Что и говорить, со священниками им в самом деле не везло. Отец Никандру, прослуживший всю жизнь в этой долине, был прозван за свое пристрастие к виноградному хмелю отцом Канэ, ибо к старости опустился до того, что стал уже ходить по селу с пустой жестяной кружкой, привязанной к поясу. Бывало, другой и хотел бы угостить, да лить было не во что, один кувшин в доме, и в подобных случаях отец Никандру доставал свою привязанную к поясу кружечку-кану…
Его любили в селе, он был добрейшей души человек и обладал притом таким могучим басом, что по праздникам приходили из соседних сел нарочно, чтобы послушать его службы. Спору нет, к старости он уже совсем спился, и было бы, может, лучше, если бы его сместили, но салкучане привыкли к нему. Так все шло и шло, пока однажды заезжий епископ не попал в храм на службу, когда отец Никандру, будучи в нетрезвом виде, пытался произнести проповедь.
Тут же на глазах своей паствы он был лишен сана священника.

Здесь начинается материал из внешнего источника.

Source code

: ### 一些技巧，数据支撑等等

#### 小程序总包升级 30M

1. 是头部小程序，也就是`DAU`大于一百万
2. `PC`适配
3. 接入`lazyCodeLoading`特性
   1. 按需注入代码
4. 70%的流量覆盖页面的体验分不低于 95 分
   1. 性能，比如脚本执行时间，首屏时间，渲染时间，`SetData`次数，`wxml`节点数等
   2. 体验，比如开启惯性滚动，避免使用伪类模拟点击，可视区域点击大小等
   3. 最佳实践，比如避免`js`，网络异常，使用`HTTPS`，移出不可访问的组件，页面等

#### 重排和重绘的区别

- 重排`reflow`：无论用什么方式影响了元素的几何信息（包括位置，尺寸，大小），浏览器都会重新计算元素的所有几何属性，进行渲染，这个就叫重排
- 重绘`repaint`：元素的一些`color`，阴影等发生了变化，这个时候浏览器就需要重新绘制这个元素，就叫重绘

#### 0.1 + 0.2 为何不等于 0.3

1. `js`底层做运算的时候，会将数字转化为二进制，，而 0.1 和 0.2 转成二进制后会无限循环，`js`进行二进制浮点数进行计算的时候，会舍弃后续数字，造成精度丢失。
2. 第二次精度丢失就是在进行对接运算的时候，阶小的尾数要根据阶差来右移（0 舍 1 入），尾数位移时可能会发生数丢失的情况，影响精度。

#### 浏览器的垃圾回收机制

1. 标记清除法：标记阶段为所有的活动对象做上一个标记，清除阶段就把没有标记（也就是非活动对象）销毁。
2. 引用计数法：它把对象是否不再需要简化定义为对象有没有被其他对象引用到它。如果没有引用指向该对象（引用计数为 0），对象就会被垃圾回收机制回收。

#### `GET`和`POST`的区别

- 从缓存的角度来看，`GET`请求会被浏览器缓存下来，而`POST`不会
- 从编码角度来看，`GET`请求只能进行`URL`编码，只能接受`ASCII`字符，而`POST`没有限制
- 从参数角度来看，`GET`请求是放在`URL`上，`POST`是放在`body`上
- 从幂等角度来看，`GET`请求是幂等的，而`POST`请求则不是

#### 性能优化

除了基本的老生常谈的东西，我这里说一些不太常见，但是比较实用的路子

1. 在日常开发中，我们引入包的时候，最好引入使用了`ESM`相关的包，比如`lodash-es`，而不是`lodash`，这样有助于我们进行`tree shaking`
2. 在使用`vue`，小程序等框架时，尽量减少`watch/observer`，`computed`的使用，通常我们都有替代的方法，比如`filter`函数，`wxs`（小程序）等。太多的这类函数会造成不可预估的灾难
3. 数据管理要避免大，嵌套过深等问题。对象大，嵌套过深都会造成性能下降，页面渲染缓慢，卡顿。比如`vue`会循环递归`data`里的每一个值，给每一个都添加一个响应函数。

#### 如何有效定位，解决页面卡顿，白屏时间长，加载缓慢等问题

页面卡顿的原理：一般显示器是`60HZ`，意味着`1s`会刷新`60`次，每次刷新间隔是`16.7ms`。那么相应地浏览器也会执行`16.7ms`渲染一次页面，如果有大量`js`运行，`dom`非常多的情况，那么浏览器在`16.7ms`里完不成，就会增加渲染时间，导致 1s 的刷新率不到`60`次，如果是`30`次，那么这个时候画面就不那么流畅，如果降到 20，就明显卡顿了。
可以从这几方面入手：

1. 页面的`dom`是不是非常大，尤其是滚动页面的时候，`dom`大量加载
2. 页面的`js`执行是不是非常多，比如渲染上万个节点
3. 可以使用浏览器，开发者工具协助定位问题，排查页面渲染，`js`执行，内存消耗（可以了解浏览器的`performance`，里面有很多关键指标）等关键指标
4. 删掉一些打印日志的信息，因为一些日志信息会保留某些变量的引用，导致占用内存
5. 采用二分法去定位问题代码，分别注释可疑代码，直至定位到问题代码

С него даже сняли большой медный крест, символ пастырского призвания, но прихожане, присутствовавшие при этом, заступились, настаивая на том, что крест, мол, личная собственность самого священника. Заполучив обратно крест, который он всю жизнь проносил на груди, обернув в белый платочек, старик брел по деревне и плакал горькими слезами, потому что ему шел уже восьмой десяток и он был не в силах расстаться со своим храмом и со своей паствой.
Новый священник, присланный епископом, был молодой валах из монахов. Не обладая особым голосом, он был на редкость хваток и, кажется, умел все на свете. Службы он справлял на церковнославянском языке, и, хотя салкучане мало понимали в тех службах, они полюбили молодого священника за молчаливость, за хозяйственность. В течение нескольких лет они перестроили храм, подняв его крышу на три аршина, перекрыли, достали небольшой колокол, и по воскресным и праздничным дням любо было слушать, как клокотала вся долина от его бойкого звона.
Одно было плохо — священник был родом из Валахии, и, как только наступали времена смуты, он прощался с паствой и уходил в свой монастырь. Салкучан, когда нагрянула эта война, охватил ужас — остаться в такое время с закрытым храмом! Посоветовавшись, они пошли всем миром на окраину села к низенькому домику, обвитому виноградной лозой, ибо только лоза росла во дворе отца Никандру, только она и задерживала его еще в этом мире.